Without the abyss, without facing the shadow self, there’s no possibility that you, the hero of your story, can ascend to the higher plane upon returning from the journey. Struggle defines being an artist, a writer, an engineer, a scientist, all intellectual pursuits, and the intellectual act of problem solving itself, whether it’s a turn of phrase or solving a complex technical problem.

In this framing, it is not the achievement of one’s goals, or thinking or philosophizing alone, that leads to happiness. Instead, happiness is achieved in the journey - in the actual doing. It is the very act of trying, of struggling, of sustained Sisyphean effort that leads to happiness. Finetuned, it is the struggle itself that defines happiness as its opposite.

And as Aristotle points out with the concept of The Mean, it is the balance of extremes and abilities in the individual that defines the appropriate struggle. That happiness is achieved in living the life that each of us is meant to live based on our skills, resources, and virtue deployed.

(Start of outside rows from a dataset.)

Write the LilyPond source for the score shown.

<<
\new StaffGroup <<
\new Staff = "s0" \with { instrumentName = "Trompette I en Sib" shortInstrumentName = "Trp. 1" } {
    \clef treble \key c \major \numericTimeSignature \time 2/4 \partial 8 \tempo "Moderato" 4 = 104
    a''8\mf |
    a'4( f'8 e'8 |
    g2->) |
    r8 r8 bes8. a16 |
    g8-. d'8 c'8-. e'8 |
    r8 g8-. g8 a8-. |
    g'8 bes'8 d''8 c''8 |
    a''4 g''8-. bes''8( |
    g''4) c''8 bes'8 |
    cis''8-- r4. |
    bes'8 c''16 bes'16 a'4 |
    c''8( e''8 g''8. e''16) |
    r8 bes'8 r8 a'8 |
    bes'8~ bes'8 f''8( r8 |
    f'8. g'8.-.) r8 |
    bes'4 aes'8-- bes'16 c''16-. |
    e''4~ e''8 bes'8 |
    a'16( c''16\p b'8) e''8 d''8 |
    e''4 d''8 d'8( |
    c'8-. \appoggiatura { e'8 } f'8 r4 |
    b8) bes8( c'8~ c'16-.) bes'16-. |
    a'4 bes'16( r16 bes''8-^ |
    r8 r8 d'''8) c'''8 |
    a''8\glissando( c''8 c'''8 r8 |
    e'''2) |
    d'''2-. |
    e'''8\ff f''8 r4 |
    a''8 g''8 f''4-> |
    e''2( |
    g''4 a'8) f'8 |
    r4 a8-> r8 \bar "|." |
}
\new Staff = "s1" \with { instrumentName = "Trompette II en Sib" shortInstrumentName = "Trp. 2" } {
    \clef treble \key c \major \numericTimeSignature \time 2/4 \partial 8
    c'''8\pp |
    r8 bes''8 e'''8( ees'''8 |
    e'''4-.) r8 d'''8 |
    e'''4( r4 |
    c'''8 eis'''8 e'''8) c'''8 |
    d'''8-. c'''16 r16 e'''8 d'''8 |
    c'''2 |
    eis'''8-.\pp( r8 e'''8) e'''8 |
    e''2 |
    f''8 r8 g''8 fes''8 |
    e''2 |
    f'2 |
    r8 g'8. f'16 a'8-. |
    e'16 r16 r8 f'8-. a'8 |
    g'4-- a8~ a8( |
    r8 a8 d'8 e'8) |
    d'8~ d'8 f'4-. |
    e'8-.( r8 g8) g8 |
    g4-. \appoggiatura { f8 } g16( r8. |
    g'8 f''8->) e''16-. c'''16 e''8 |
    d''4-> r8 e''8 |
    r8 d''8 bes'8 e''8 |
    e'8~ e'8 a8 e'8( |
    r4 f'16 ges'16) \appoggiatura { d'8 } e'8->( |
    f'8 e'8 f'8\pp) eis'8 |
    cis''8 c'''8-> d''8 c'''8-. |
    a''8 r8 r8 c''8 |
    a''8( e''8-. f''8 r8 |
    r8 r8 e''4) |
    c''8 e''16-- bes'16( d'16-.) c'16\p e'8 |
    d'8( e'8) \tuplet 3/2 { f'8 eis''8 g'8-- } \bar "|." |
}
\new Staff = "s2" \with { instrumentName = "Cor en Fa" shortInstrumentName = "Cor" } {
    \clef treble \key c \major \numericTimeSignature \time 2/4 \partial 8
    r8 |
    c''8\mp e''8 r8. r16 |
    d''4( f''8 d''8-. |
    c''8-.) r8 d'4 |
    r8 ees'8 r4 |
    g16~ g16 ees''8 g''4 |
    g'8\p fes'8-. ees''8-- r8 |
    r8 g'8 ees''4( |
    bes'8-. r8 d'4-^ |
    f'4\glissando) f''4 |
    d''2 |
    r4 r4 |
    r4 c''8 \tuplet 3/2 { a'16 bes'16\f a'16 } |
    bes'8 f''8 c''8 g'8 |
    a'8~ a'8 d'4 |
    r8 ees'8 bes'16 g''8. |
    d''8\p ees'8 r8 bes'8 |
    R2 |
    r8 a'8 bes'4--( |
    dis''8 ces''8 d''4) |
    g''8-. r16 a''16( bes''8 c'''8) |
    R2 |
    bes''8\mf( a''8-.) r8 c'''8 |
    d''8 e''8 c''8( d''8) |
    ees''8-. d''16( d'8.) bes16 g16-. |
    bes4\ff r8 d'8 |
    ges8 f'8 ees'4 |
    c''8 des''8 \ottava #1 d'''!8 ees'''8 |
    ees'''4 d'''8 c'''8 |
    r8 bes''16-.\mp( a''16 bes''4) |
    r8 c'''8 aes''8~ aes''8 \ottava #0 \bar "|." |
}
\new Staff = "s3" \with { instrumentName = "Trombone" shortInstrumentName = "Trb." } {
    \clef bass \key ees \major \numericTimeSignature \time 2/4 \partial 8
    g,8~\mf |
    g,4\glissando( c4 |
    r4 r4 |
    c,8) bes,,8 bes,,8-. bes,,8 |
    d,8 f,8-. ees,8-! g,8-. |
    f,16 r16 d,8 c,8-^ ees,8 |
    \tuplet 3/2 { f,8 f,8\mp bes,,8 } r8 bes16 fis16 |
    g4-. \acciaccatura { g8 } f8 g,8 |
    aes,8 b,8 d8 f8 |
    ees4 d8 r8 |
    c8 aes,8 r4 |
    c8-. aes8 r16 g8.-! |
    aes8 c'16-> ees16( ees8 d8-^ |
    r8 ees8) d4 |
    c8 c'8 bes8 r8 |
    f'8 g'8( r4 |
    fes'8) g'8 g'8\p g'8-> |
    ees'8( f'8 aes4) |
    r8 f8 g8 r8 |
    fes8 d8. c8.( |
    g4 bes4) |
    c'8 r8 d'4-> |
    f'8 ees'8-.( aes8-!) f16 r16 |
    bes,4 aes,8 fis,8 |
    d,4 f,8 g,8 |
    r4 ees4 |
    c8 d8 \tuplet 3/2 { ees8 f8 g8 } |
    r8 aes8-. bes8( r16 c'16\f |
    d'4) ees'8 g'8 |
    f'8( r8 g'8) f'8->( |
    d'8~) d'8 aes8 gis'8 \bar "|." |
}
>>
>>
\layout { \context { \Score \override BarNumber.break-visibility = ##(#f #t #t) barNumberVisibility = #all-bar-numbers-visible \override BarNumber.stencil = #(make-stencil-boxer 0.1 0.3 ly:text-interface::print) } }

Objective Happiness: A life well-lived is one that is lived for more than one’s self

As I contemplated this concept of happiness as contrast to struggle, it also became clear that happiness as the chief goal means it’s an entirely subjective affair unless it’s an objectively positive-sum game. That is, if each and every one of us is playing a zero-sum or negative-sum game by working solely towards a selfish goal of happiness, then the world will, in total, be less happy than if no one was working toward ultimate happiness.

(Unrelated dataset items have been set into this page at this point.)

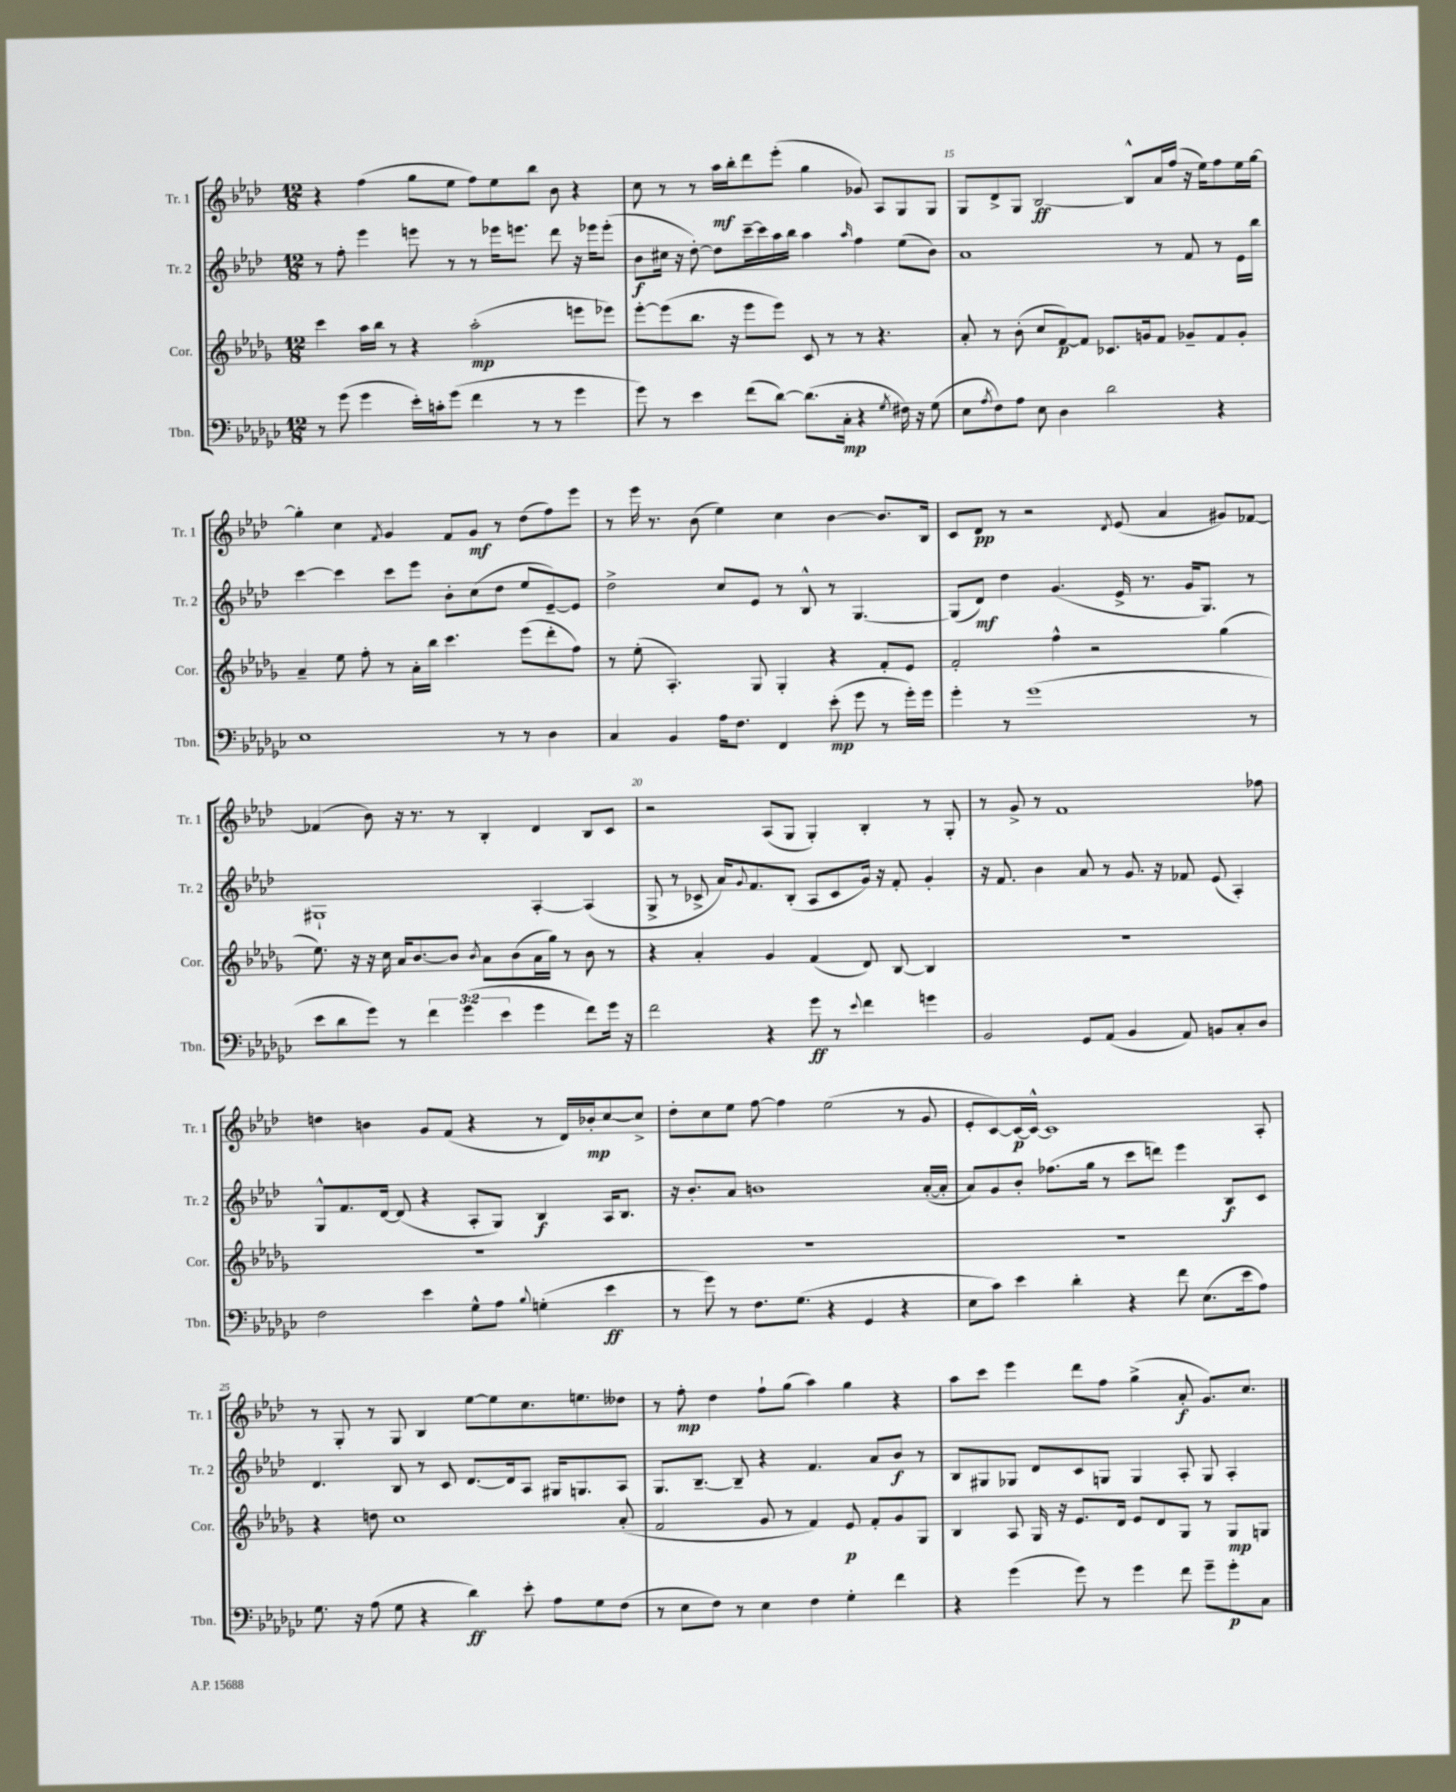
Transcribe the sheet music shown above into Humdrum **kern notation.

**kern	**kern	**kern	**kern
*staff4	*staff3	*staff2	*staff1
*clefF4	*clefG2	*clefG2	*clefG2
*k[b-e-a-d-g-c-]	*k[b-e-a-d-g-]	*k[b-e-a-d-]	*k[b-e-a-d-]
*M12/8	*M12/8	*M12/8	*M12/8
8r	4ccc\	8r	4r
(8g-\	.	8ff'\	.
4g-\	16aa-\LL	4eee-\	(4ff\
.	16bb-\JJ	.	.
.	8r	.	.
16e-'\LL)	4r	8eee\	8gg\L
16c'\J	.	.	.
(8g-\J	.	8r	8ee-\J
4f\	(2aa-'\	8r	8ff\L)
.	.	16eee-\LK	8ee-\
.	.	8.eee\J	.
8r	.	.	8bb-\J
8r	.	8ddd-\	8b-\
4g-\	8eee\L	16r	4r
.	.	16eee-\LK	.
.	8eee-\J)	(8eee-'\J	.
=	=	=	=
8g-\)	[8eee-'\L	8b-\L	8cc\
8r	(8eee-\]	16cc#\Jk	8r
.	.	16r	.
4e-\	8.bb-\J	[8dd-'\)	8r
.	.	8dd-\]L	16aa-\LL
.	16r	.	16bb-'\J
(8f\L	8eee-\L	[16ccc~\L	8ddd-\
.	.	16ccc\]	.
[8d-\J)	8eee-\J)	16aa-\	(8eee-'\J
.	.	16bb-\JJ	.
(8.d-\]L	8c/	4aa-\	4gg\
.	8r	.	.
16C-'\Jk	.	.	.
.	.	16qqaa-/	.
4r	8r	4ff\	8g-/)
.	4.r	.	8A-/L
8qG-/	.	.	.
16F#\)	.	(8ee-\L	8G/
16r	.	.	.
(8G-\	.	8b-\J)	8G/J
=	=	=	=
8E-\L	8a-'/	1a-	8G/L
8qA-/	.	.	.
8F\)	8r	.	8d-^/
8A-\J	(8b-'\	.	8G/J
8E-\	8cc/L	.	[2B-/
4D-\	[8f/)	.	.
.	8f/]J	.	.
2d-\	8.c-/L	.	.
.	.	.	8B-^^/]L
.	16g/k	.	.
.	8f/J	8r	16a-/L
.	.	.	(16ff/JJ
.	8g-~/L	8f/	16r
.	.	.	16ee-\LK)
4r	8f/	8r	8ff\
.	8g-'/J	16e-\LL	16ee-\L
.	.	16bb-\JJ	[16gg\JJ
=	=	=	=
1E-	4a-~/	[4ccc\	4gg'\]
.	8ee-\	4ccc\]	4cc\
.	8ff'\	.	.
.	.	.	8qf/
.	8r	8ccc\L	4g/
.	16a-'\LL	8eee-\J	.
.	16bb-\JJ	.	.
.	4.ccc\	8b-'\L	8f/L
.	.	(8cc\	8g/J
8r	.	8dd-\J	8r
8r	(8eee-\L	8ee-/L	(8dd-\L
4D-\	8ddd-'\	[8e-~/)	8ff\)
.	8ff\J)	8e-/]J	8eee-\J
=	=	=	=
4C-/	8r	2dd-^\	8r
.	(8ee-'\	.	16eee-\
.	.	.	8.r
4BB-/	4.A-'/)	.	.
.	.	.	(8b-\
16A-\LK	.	8cc/L	4ee-\)
8.F\J	.	.	.
.	8G-/	8e-/J	.
4FF/	4G-'/	8r	4cc\
.	.	8B-^^/	.
(8e-'\	4r	8r	[4b-\
8g-\	.	[4.G/	.
8r	8f'/L	.	8.b-/]L
16g-'\LL)	8e-/J	.	.
16g-\JJ	.	.	16B-/Jk
=	=	=	=
4g-'\	2f'/	(8G/]L	8c/L
.	.	8d-/J)	8d-/J
8r	.	4dd-\	8r
(1g-	.	.	2r
.	4ff^^\	(4.g/	.
.	2r	.	.
.	.	.	8qd-/
.	.	16e-^/	(8e-/
.	.	8.r	.
.	.	.	4a-/
.	.	16g/LK	.
.	.	8.G/J)	.
.	(4gg-\	.	8g#/L)
8r	.	8r	[8f-/J
=	=	=	=
8e-\L	8.ee-\)	1G#`	(4f-/]
8d-\	.	.	.
.	16r	.	.
8g-\J)	16r	.	8b-\)
.	16cc\	.	.
8r	16a-/LK	.	16r
.	[8.b-/	.	8.r
6f\	.	.	.
.	8b-/]J	.	8r
(6g-\	.	.	.
.	8qb-/	.	.
.	8a-\L	.	4B-'/
6e-\	.	.	.
.	(8b-\	.	.
4g-\	16a-\L	[4A-'/	4d-/
.	16gg-\JJ)	.	.
.	8r	.	.
8f\L)	8b-\	(4A-/]	8B-/L
16g-\Jk	8r	.	8c/J
16r	.	.	.
=	=	=	=
2f\	4r	8G^/	2r
.	.	8r	.
.	4a-'/	8c-^/	.
.	.	16a-/LK)	.
.	.	8qqg/	.
.	.	8.f/	.
4r	4g-/	.	(8A-/L
.	.	(8B-'/J	8G/J
8g-\	(4f/	8A-/L	4G'/)
8r	.	8c-/	.
8qqe-/	.	.	.
4f\	8d-/)	16g/Jk)	4B-'/
.	.	16r	.
.	[8B-/	8f'/	.
4g\	4B-/]	4g'/	8r
.	.	.	8G'/
=	=	=	=
2BB-/	1.r	16r	8r
.	.	8.f/	.
.	.	.	8g^/
.	.	4b-\	8r
.	.	.	1f
8GG-/L	.	8a-/	.
(8AA-/J	.	8r	.
4BB-/	.	8.g/	.
.	.	16r	.
8AA-/)	.	8f-/	.
8BB/L	.	(8e-/	.
8C-'/	.	4A-'/)	.
8D-/J	.	.	8ff-\
=	=	=	=
2F\	1.r	8G^^/L	4dd\
.	.	8.f/	.
.	.	.	4b\
.	.	[16d-/Jk	.
.	.	(8d-/]	.
4e-\	.	4r	8g/L
.	.	.	(8f/J
8G-^^\L	.	8A-'/L	4r
8A-\J	.	8G/J)	.
8qqB-/	.	.	.
(4G'\	.	4B-/	8r
.	.	.	16d-/LL)
.	.	.	16b-'/J
4e-\	.	16A-/LK	[8cc/
.	.	8.B-/J	.
.	.	.	8cc^/]J
=	=	=	=
8r	1.r	16r	8dd-'\L
.	.	8.b-'/L	.
8g-\)	.	.	8cc\
8r	.	8a-/J	8ee-\J
8.F\L	.	1b	[8ff\
.	.	.	4ff\]
(8.G-\J	.	.	.
4r	.	.	(2ee-\
4GG-/	.	.	.
4r	.	.	8r
.	.	([16a-'/LL	8g/
.	.	16a-'/]JJ	.
=	=	=	=
8E-\L	1.r	8a-/L)	8e-'/L
8c-\J)	.	8g/	[8c/)
4e-\	.	8b-'/J	16c/_L
.	.	.	16c^^/_JJ
.	.	(8.ff-\L	1c]
4d-'\	.	.	.
.	.	16gg\Jk	.
.	.	8r	.
4r	.	8ccc\L	.
.	.	8ddd\J)	.
8f\	.	4eee-\	.
(8.E-\L	.	.	.
.	.	8B-/L	.
16e-\k	.	.	.
8A-\J)	.	8c/J	8A-'/
=	=	=	=
8.G-\	4r	4.d-/	8r
.	.	.	8G'/
16r	.	.	.
(8A-\	8dd\	.	8r
8G-\	1cc	8B-/	8G/
4r	.	8r	4B-/
.	.	8c/	.
4d-\)	.	[8.d-/L	[8ee-\L
.	.	.	8ee-\]
.	.	16d-/]k	.
8e-'\	.	8A-/J	8.cc\
8A-\L	.	16G#/LK	.
.	.	8.G/	8.ee\
8G-\	.	.	.
(8F\J	(8a-'/	8A-/J	8dd--\J
=	=	=	=
8r	2f/	8.G/L	8r
8E-\L	.	.	8ff'\
.	.	[8.B-~/J	.
8F\J)	.	.	4dd-\
8r	.	8B-~/]	.
4E-\	8g-/	4r	8ff`\L
.	8r	.	(8gg\J
4F\	4f/)	4.f/	4aa-\)
4G-'\	8e-/	.	4gg\
.	8f'/L	8a-/L	.
4f\	8g-/	8b-/J	4r
.	8G-/J	8r	.
=	=	=	=
4r	4B-/	8B-/L	8aa-\L
.	.	8G#/	8ccc\J
(4g-\	8A-/	8G-/J	4eee-\
.	16G-/	8d-/L	.
.	16r	.	.
8g-\)	8.e-/L	8c/	8ddd-\L
8r	.	8G/J	8ff\J
.	16d-/Jk	.	.
4g-\	8e-/L	4G/	(4gg^\
.	8d-/	.	.
8f\	8G-/J	8A-'/	8a-'/
8g-~\L	8r	8G/	8.g/L)
8g-'\	8G-/L	4A-'/	.
.	.	.	8.cc/J
8C-\J	8G/J	.	.
==	==	==	==
*-	*-	*-	*-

So it follows that an objectively well-lived life is one that improves the world by virtue of the life being lived. No matter how small an increment, if your life leaves the world better than you found it, it is an objectively good life.

If you die tomorrow, is the world better off because you existed? It’s a simple yet profound question.

It’s not a challenge. Rather, it seems that if we simply live our daily lives in a way that is something less than selfish, the world will be a better place. I’d argue that all human progress since the dawn of civilization is due largely to individuals living lives that are geared more for their fellow human than for themselves. What is the best way to ensure you’re on that path?

Pursue happiness by choosing struggle over comfort, by choosing efforts that align with your superpowers, by forming relationships and teams that amplify those abilities, and by doing each of these things for the good of others.

Be water, my friend

Empty your mind.

Be formless, shapeless, like water.

You put water into a cup, it becomes the cup.

You put water into a bottle, it becomes the bottle.

You put it into a teapot, it becomes the teapot.

Now water can flow or it can crash.

Be water, my friend.

Bruce Lee is famous for Kung Fu movies. But he’s also famous for his own personal brand of martial arts and his philosophy. Being able to flow, remaining formless and adaptable, is the definition of thinking zero mass. Becoming the shape of the problem or the solution defines demanding ‘yes, if….’ Having the ability to adapt to all forms is only possible if we build aggressively for divergence. And flowing and crashing is part of life, but staying the course and supporting friends on their journey defines leading with love.